AS400-DET: Detection using Deep Learning Model for IBM i (AS/400)
Thanh Tran, Son T. Luu, Quan Bui, Shoshin Nomura
TL;DR
This work tackles automatic GUI component detection on IBM i (AS/400) screens to support automated testing of legacy enterprise interfaces. It introduces AS400-DET, a 1,050-image, human-annotated dataset with bounding boxes for components such as textlabel, textbox, option, table, instruction, keyboard, and commandline, including 381 Japanese instances, and benchmarks several state-of-the-art detectors. Among evaluated models, RTDETR-X achieves the highest accuracy across metrics with practical inference speeds (~0.63 s per image), while error analysis identifies a need for better context-aware and position-aware understanding of on-screen text. The study provides a concrete dataset and a robust detection framework that can be deployed for real-time GUI testing on IBM i systems and points to future work leveraging vision-language models to improve contextual interpretation of screen content.
Abstract
This paper proposes a method for automatic GUI component detection for the IBM i system (formerly and still more commonly known as AS/400).

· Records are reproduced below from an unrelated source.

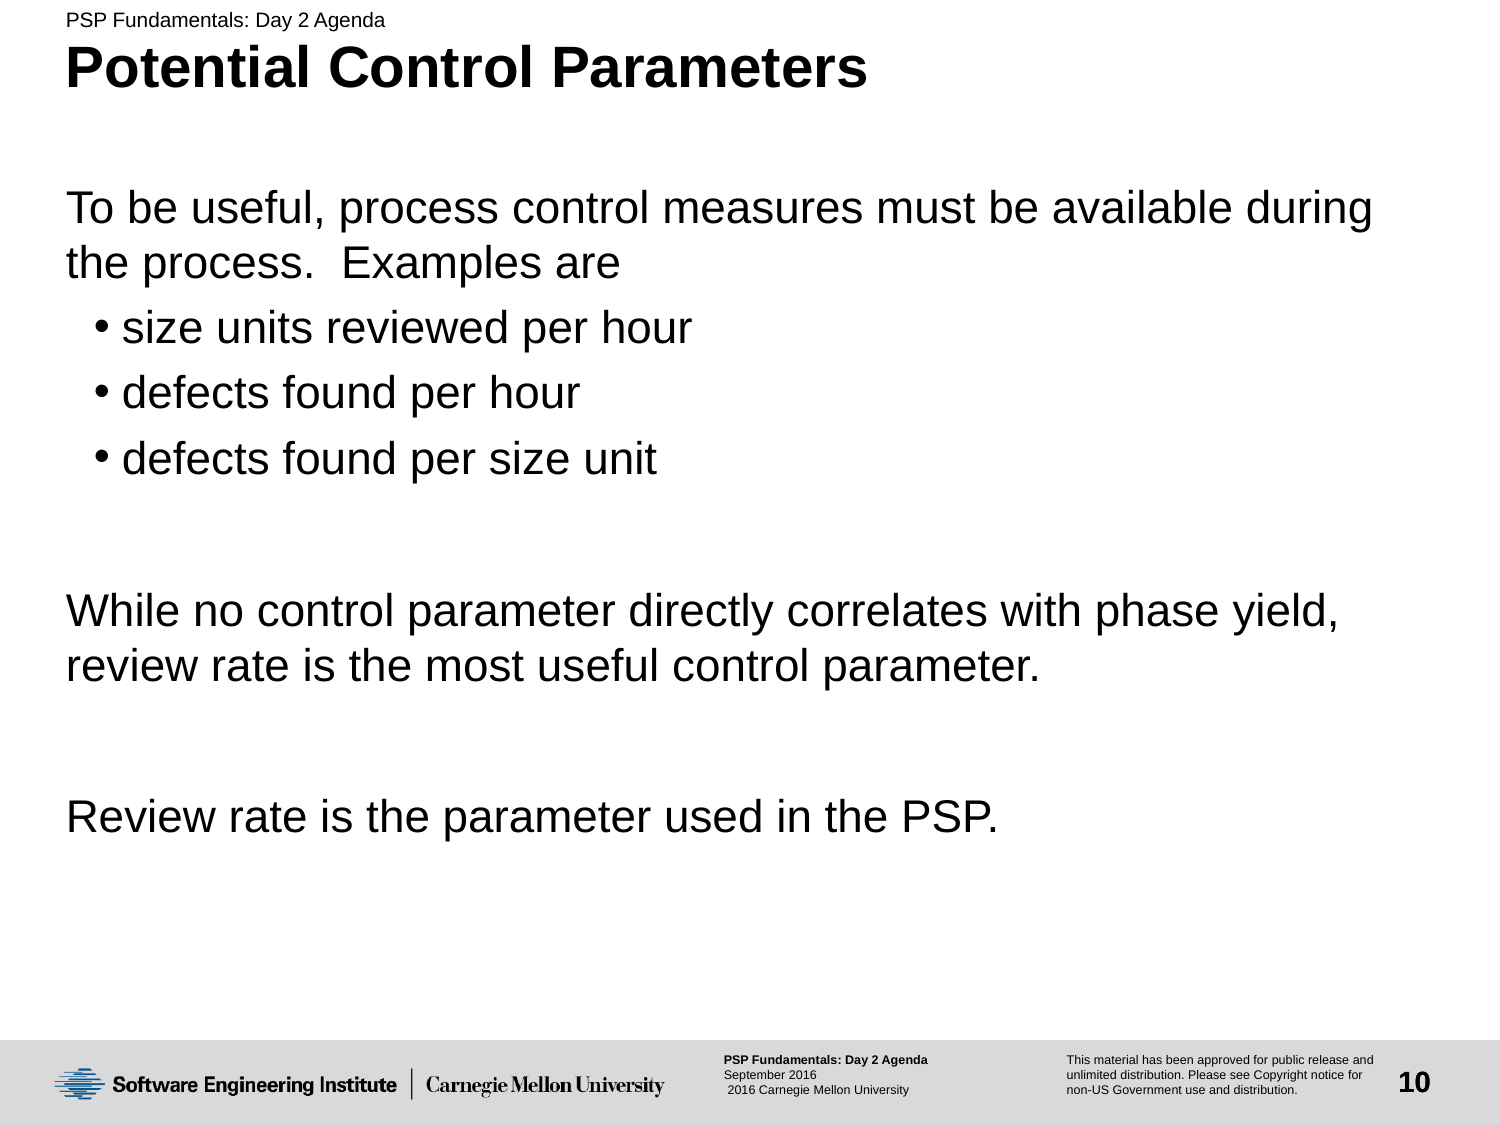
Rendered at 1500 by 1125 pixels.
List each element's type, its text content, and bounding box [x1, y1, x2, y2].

picture [46, 1061, 673, 1104]
title Potential Control Parameters [65, 37, 1430, 148]
list To be useful, process control measures must be available during the process. Examples are size units reviewed per hour defects found per hour defects found per size unit While no control parameter directly correlates with phase yield, review rate is the most useful control parameter. Review rate is the parameter used in the PSP. [65, 177, 1431, 1000]
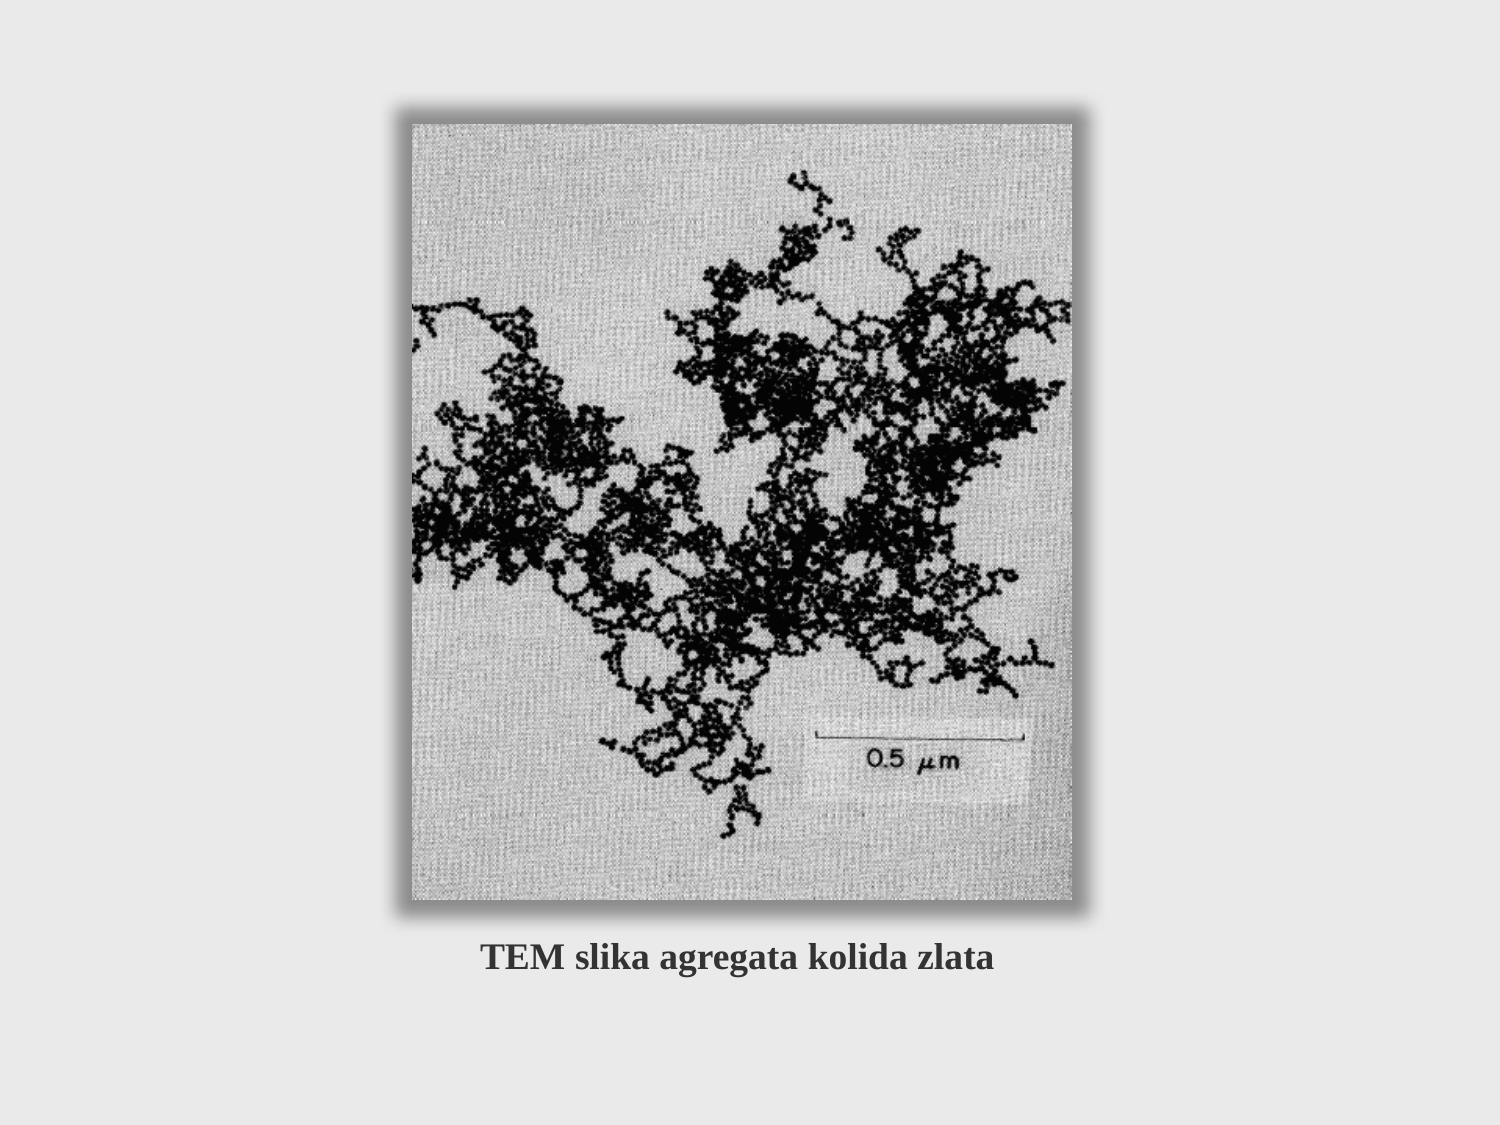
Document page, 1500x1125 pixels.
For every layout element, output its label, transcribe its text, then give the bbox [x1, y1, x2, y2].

text_box TEM slika agregata kolida zlata [362, 924, 1113, 985]
picture [412, 124, 1073, 901]
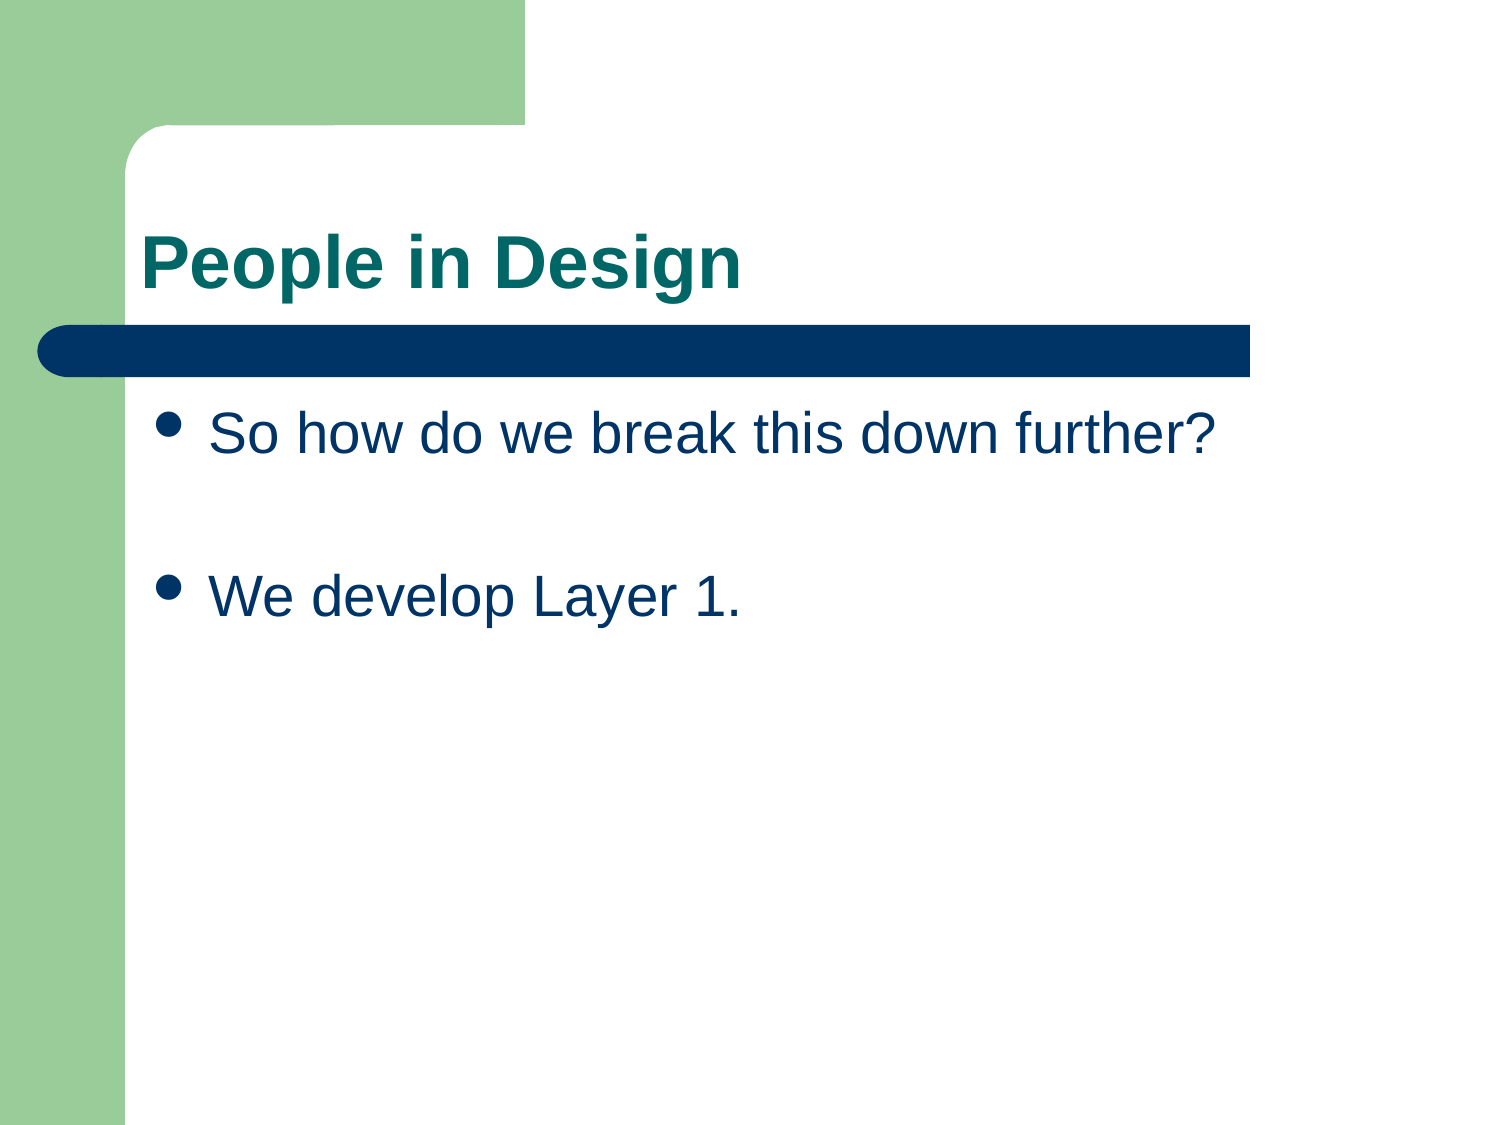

We introduce a human-annotated dataset consisting of 1,050 system screen images, in which 381 images are screenshots of IBM i system screens in Japanese. Each image contains multiple components, including text labels, text boxes, options, tables, instructions, keyboards, and command lines. We then develop a detection system based on state-of-the-art deep learning models and evaluate different approaches using our dataset. The experimental results demonstrate the effectiveness of our dataset in constructing a system for component detection from GUI screens. By automatically detecting GUI components from the screen, AS400-DET has the potential to perform automated testing on systems that operate via GUI screens.